▸ **TASK TO COMPLETE**
Update every one of the rows below by replacing "white backdrop" with "plain background" and changing nothing else. Leave the pictures out of your answer.

▸ **MATERIAL FOR THE TASK**

* START *

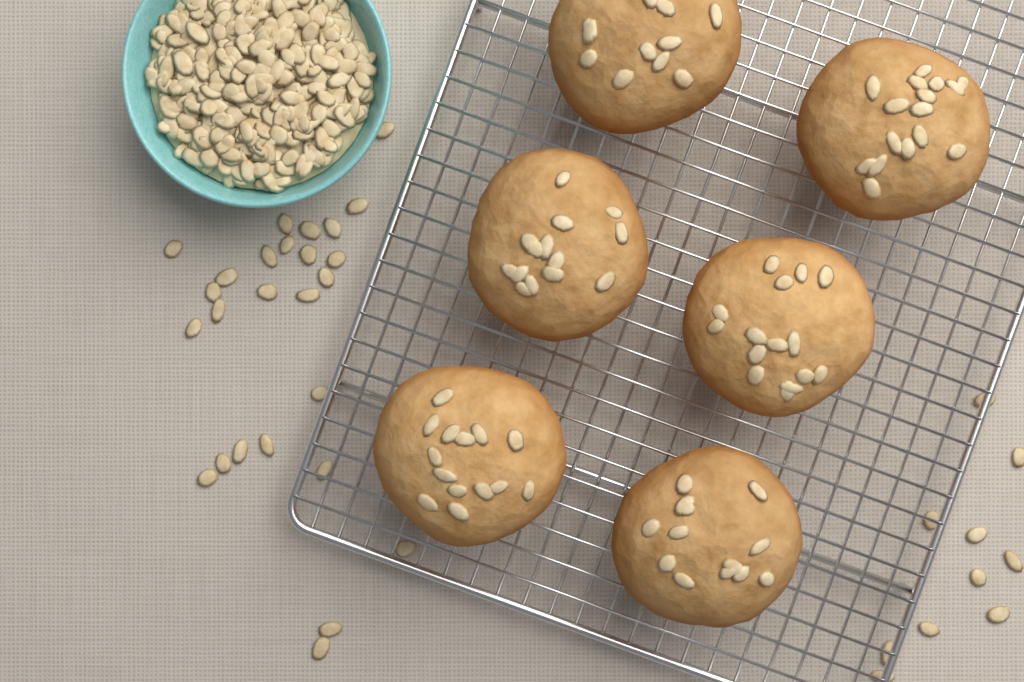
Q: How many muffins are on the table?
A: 6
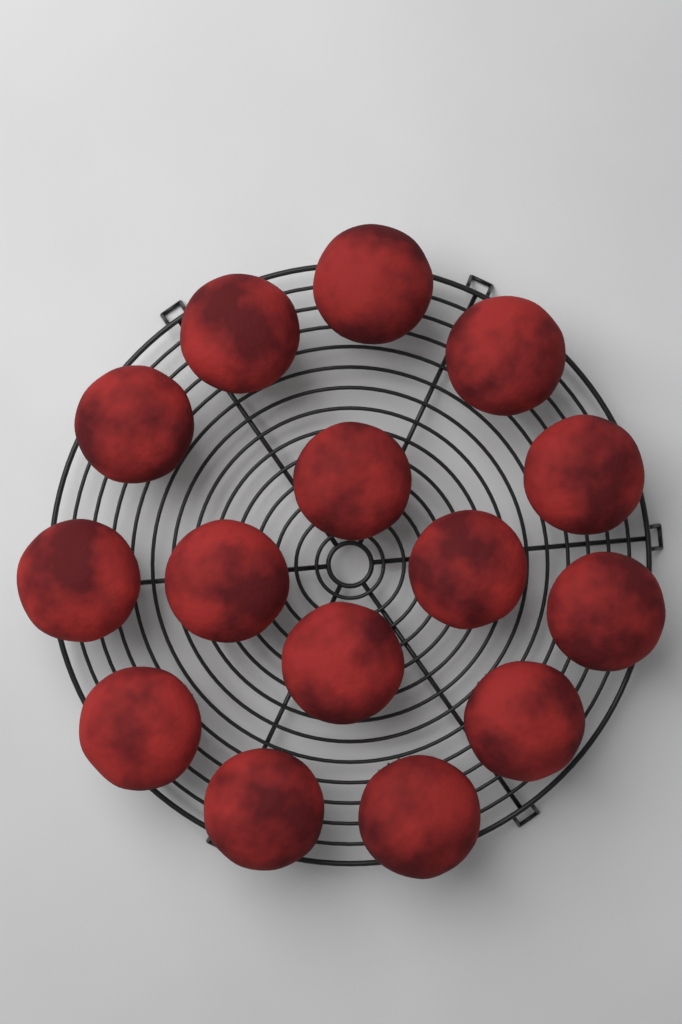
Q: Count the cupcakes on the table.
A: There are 15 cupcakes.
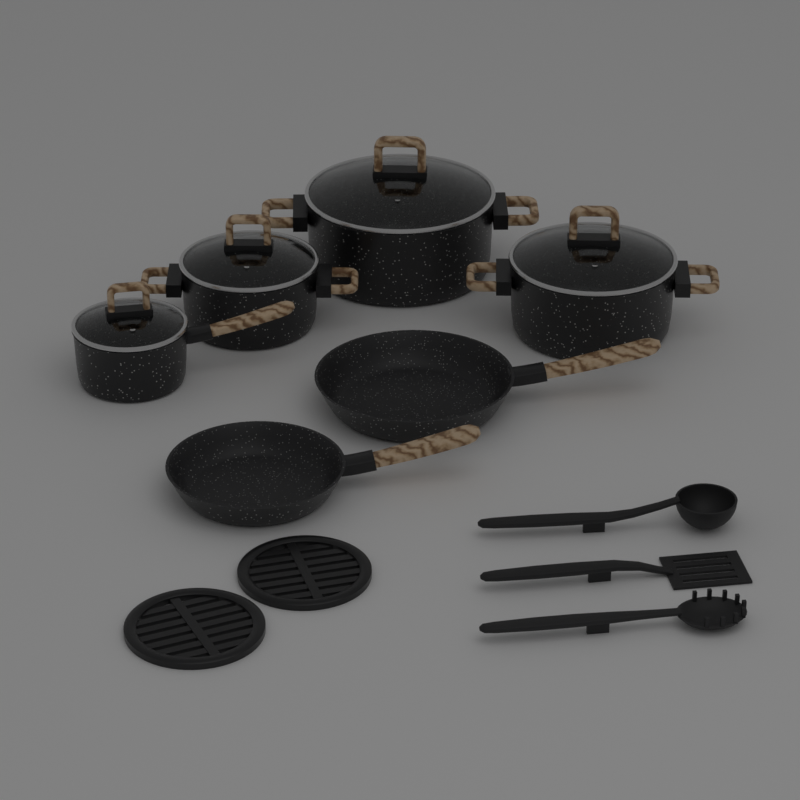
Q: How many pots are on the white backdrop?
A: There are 4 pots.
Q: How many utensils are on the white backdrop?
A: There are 3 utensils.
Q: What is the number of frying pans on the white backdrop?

* END *

▸ **TASK RESPONSE**
Q: How many muffins are on the table?
A: 6
Q: Count the cupcakes on the table.
A: There are 15 cupcakes.
Q: How many pots are on the plain background?
A: There are 4 pots.
Q: How many utensils are on the plain background?
A: There are 3 utensils.
Q: What is the number of frying pans on the plain background?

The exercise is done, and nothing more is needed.